Auch die arabischen Machthaber führen keinen fortschrittlichen Kampf für nationale Unabhängigkeit und gegen den Imperialismus. Mit ihrem antijüdischen Krieg versuchen sie, den Kampf gegen den Imperialismus abzulenken und das Streben der arabischen Massen nach nationaler Freiheit auszunutzen, um den sozialen Widerstand gegen ihre tyrannische Herrschaft zu ersticken. Deshalb hat ihr Krieg gegen den jüdischen Staat nicht den fortschrittlichen Charakter eines nationalen Krieges gegen den Imperialismus und verdient nicht die Unterstützung der klassenbewussten Arbeiter.

Diese Tatsachen müssen den beteiligten Völkern vor Augen geführt werden. Die weitsichtigsten Elemente haben die Pflicht, ihre jeweiligen Völker von diesem Bruderkrieg abzuwenden, der nur den Imperialisten und ihren Gehilfen nützt.
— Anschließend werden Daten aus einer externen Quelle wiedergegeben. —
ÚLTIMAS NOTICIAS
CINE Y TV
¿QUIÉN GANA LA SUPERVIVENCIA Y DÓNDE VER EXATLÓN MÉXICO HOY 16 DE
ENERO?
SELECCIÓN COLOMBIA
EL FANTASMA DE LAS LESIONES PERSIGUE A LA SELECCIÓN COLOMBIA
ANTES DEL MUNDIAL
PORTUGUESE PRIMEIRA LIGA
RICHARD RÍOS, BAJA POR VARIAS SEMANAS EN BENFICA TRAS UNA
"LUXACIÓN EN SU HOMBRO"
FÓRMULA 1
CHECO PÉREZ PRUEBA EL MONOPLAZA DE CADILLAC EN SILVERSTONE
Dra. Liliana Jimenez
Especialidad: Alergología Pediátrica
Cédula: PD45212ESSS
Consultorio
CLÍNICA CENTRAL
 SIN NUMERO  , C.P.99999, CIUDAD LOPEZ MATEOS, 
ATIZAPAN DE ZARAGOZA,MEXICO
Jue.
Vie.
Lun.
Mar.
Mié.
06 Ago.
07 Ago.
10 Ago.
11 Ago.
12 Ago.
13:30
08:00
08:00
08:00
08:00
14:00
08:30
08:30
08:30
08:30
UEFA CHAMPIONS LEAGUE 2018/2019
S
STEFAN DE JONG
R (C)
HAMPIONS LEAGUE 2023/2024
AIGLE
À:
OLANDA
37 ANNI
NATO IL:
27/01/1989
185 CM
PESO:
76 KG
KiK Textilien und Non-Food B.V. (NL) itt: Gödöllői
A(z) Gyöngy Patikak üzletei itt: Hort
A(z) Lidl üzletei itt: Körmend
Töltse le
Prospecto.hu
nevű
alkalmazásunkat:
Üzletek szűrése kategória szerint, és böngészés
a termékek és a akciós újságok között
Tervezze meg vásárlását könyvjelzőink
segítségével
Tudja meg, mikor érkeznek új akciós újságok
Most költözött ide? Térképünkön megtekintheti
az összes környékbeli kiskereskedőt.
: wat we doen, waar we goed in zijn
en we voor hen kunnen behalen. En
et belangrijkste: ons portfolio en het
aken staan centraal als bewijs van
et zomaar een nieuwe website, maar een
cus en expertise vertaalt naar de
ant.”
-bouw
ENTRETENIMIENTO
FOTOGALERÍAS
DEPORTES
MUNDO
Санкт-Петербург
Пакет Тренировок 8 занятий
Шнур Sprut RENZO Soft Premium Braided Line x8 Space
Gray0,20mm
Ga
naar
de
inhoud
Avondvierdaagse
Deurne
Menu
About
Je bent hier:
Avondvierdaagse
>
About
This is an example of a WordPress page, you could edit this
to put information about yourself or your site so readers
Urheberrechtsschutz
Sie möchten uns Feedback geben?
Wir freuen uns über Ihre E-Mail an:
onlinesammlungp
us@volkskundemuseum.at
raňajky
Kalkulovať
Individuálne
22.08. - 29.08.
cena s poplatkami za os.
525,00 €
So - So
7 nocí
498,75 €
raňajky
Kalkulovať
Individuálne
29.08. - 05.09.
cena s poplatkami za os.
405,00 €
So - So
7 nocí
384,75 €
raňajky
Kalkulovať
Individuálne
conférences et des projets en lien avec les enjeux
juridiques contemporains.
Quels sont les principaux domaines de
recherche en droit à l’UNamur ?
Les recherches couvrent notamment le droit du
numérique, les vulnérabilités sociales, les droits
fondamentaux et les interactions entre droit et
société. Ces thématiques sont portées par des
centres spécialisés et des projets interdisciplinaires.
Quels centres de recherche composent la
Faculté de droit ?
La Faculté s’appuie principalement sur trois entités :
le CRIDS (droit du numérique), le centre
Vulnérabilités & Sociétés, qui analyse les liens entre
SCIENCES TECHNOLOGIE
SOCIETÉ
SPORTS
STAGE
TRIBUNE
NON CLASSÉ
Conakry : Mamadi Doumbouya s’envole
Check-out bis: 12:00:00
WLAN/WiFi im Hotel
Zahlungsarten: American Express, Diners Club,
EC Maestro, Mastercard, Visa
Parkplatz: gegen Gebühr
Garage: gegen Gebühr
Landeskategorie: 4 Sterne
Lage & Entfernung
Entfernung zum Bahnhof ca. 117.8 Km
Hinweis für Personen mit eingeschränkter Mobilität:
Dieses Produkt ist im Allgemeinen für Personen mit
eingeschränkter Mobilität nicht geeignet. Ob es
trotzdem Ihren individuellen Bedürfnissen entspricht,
Die einzige Lösung für Palästina ist die Vereinigung der Kräfte der beiden Völker für die Einberufung einer verfassungsgebenden Versammlung und die Gründung eines unabhängigen palästinensischen Staates durch demokratische Entscheidung sowie die Organisation eines Kampfes zum Vertreiben aller Imperialisten.

Die sozialistischen Kräfte in den USA und in der ganzen Welt müssen gleichzeitig ihre Anstrengungen verdoppeln, damit die gesamte Arbeiterbewegung den Kampf aufnimmt, um den Opfern des Hitlerismus die Türen in die USA, nach Großbritannien und anderswo zu öffnen.

Die Bewältigung dieser Aufgaben ist sicherlich mit großen Schwierigkeiten verbunden. Aber es gibt keine Abkürzungen, um die jüdische Frage zu lösen.

Chauvinismus und Vertrauen in die Imperialisten werden nur zu größeren Katastrophen und Gemetzeln führen. Die gequälten jüdischen Massen können ihre Probleme nur lösen, indem sie ein Bündnis mit der Arbeiter- und sozialistischen Bewegung schmieden – und nicht durch Deals und Manöver mit den Imperialisten.